What to produce: Leave the images out, and copy each of the records below exactly.

- - -

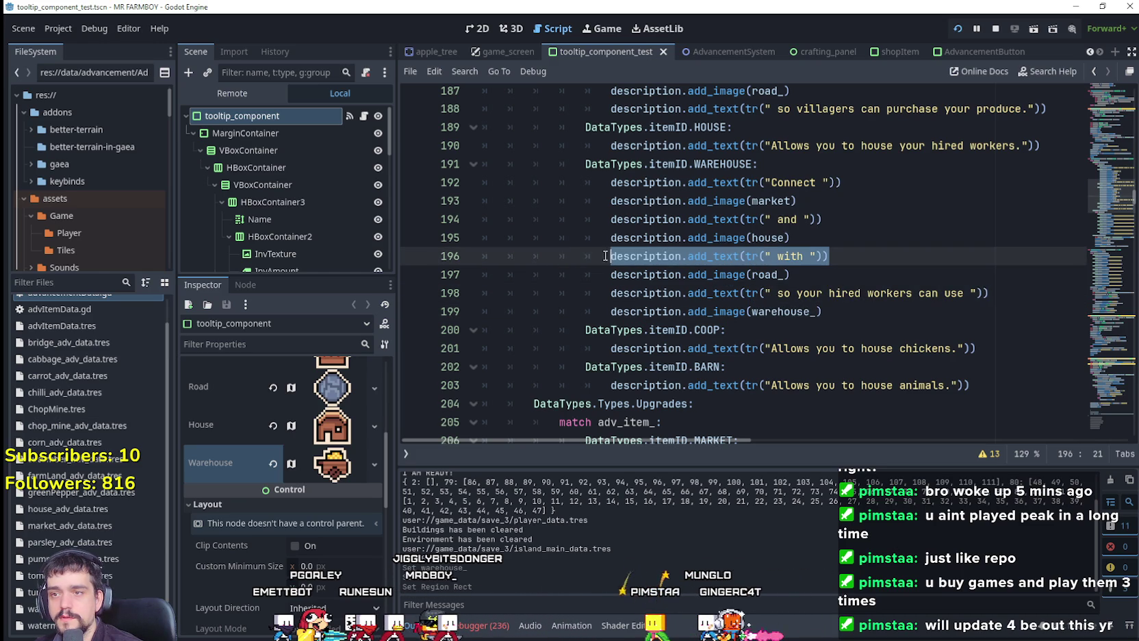
{"action": "left_click", "coordinate": [829, 312]}
{"action": "key", "text": "Return"}
{"action": "double_click", "coordinate": [788, 330]}
{"action": "key", "text": "BackSpace"}
{"action": "key", "text": "BackSpace"}
{"action": "key", "text": "Delete"}
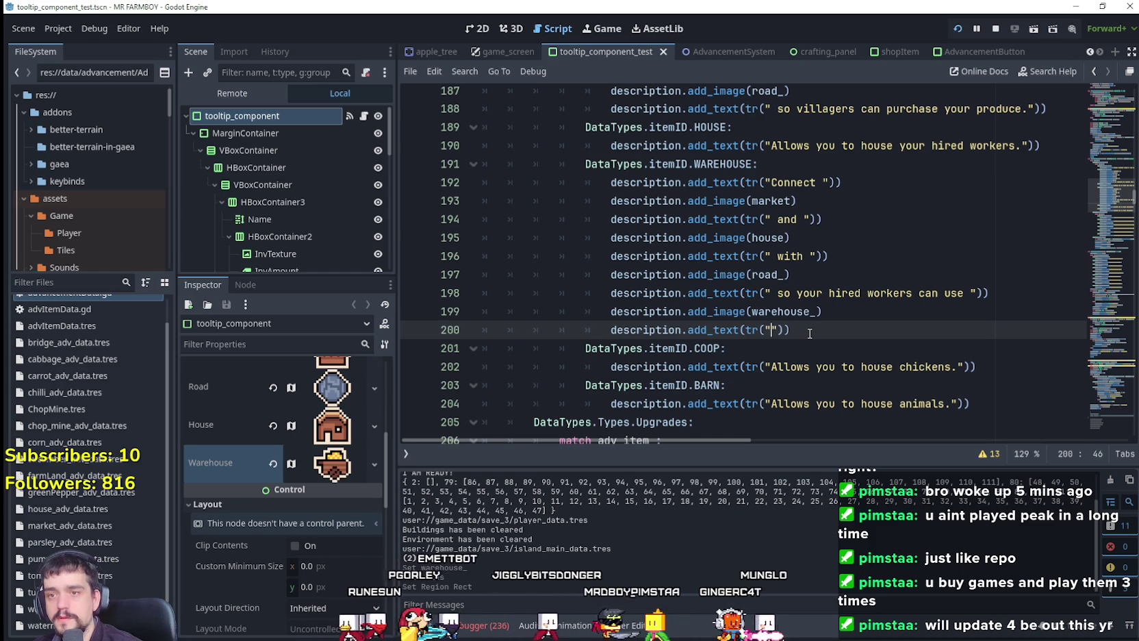
{"action": "type", "text": "."}
{"action": "key", "text": "ctrl+s"}
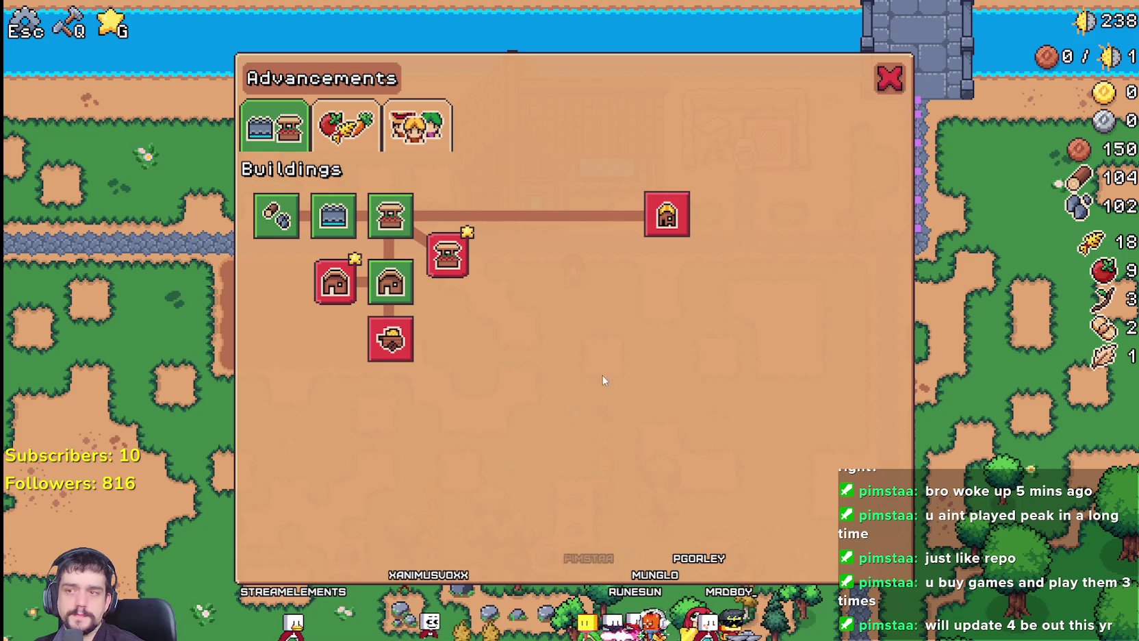
Read the Warehouse advancement tooltip in the running game, then close Advancements
{"action": "mouse_move", "coordinate": [392, 339]}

- - -

Exercise output:
{"action": "left_click", "coordinate": [829, 312]}
{"action": "key", "text": "Return"}
{"action": "double_click", "coordinate": [788, 330]}
{"action": "key", "text": "BackSpace"}
{"action": "key", "text": "BackSpace"}
{"action": "key", "text": "Delete"}
{"action": "type", "text": "."}
{"action": "key", "text": "ctrl+s"}
Read the Warehouse advancement tooltip in the running game, then close Advancements
{"action": "mouse_move", "coordinate": [392, 339]}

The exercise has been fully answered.